Chinese investors’ penchant for Hong Kong real estate is well-known and as they take aim at the city’s most prestigious buildings and office space, mainland cash is driving one of the world’s priciest markets to break new records.
With the Communist Party’s hand seen behind the latest record purchase, some analysts raised questions about where the enormous cash flows would go as the Chinese government strengthens control over the former British colony.
Beijing’s growing restrictions on overseas investment including in property have held back some Chinese conglomerates as the country’s leaders seek to stem capital flight and counter a weak yuan.
But the sale last week of a landmark skyscraper by Hong Kong’s richest man Li Ka-shing to a China-led consortium for a record of more than $5 billion indicates the city’s property sector continues to boom.
“(Chinese companies) want to let the world know, ‘we are going international, we have establishments in Hong Kong and have been able to buy such good assets’” says Antonio Wu, deputy managing director of Colliers International.
“Trophy assets always help to build a brand.”
Li’s sale of The Center was the world’s largest commercial property deal for a single building, according to data from services firm CBRE.
The city’s fifth-tallest building, it was featured in Hollywood blockbuster The Dark Knight.
‘The best place’
Chinese companies often use the office towers and floors they have snapped up as their headquarters and as a base for expansion — in some instances kicking out other tenants as they grow — while benefiting from limited supply and climbing prices.
Mainland firms’ occupation of Hong Kong offices surged 52 percent in the decade to 2015, according to real estate firm JLL.
“To grow your business offshore, Hong Kong is still the best place,” said Denis Ma, head of research for Hong Kong at JLL.
The city remains the most “attractive gateway” as a first step for Chinese companies to expand their global reach, he added.
Cash-rich Chinese firms have targeted highly visible buildings in urban neighbourhoods — most prominently Evergrande’s purchase of a harbourfront tower — and office space in the prime Central district.
The Center was seen as an especially rare commodity, combining both the sought-after Central location and an iconic asset available en bloc.
Meanwhile, a number of foreign banks have been priced out of Central, and housing across the space-starved city remains unaffordable for many, an issue growing increasingly political.
Some analysts say the shopping spree in Hong Kong is also part of Beijing’s strategy to tighten its grip on the territory.
State-owned enterprises began to buy up properties to boost their businesses in Hong Kong in the 1980s, ahead of the 1997 handover from Britain, says Victor Shih, associate professor of political science at the University of California, San Diego.
“It’s to integrate the economies of Hong Kong and that of China, to make the whole process of reunification smoother,” he argues.
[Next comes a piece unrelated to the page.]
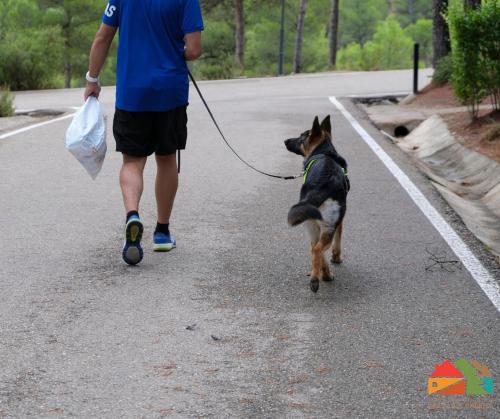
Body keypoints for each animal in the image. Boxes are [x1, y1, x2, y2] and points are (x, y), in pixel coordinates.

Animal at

Corporate filings reveal a Chinese Communist Party organisation is at the top of the ownership chain of The Center.
A statement from Li’s CK Asset Holdings named the buyer as C.H.M.T. Peaceful Development Asia Property Limited, incorporated under the British Virgin Islands and set up as a “special purpose vehicle” specifically for the acquisition.
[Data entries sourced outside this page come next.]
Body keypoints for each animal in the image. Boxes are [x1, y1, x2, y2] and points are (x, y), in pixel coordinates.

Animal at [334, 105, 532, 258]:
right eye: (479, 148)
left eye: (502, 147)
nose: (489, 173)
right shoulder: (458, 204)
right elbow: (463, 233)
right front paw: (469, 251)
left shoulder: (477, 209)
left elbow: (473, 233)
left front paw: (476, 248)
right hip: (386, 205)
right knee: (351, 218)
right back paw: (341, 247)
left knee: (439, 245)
Its largest shareholder is Beijing-based China Energy Reserve and Chemicals Group, according to the South China Morning Post and Wall Street Journal.
The energy behemoth links back to the party — one of its four major shareholders, China Hualian International Trade Company, is owned by the China Economic Cooperation Center, corporate filings show.
The entity, according to various Chinese government sites, is controlled by the International Liaison Department, a Communist Party arm known for handling its foreign affairs.
Shih said such big deals could challenge the party’s internal governance at a time when President Xi Jinping is warning against corruption and profligate spending.
He points out The Center will generate millions of dollars of rent each year.
“The challenge for (the party) is whether they have the personnel and the framework to audit and monitor what must be enormous cash flows going through them,” says Shih.
Numerous mainland officials, their family members and businesses have set up shell companies in Hong Kong to siphon wealth to an off-shore location to diversify their risks, Shih added, creating a mutual dependency between the two economies.
“Hong Kong remains one of the biggest loopholes in China’s capital control,” he said.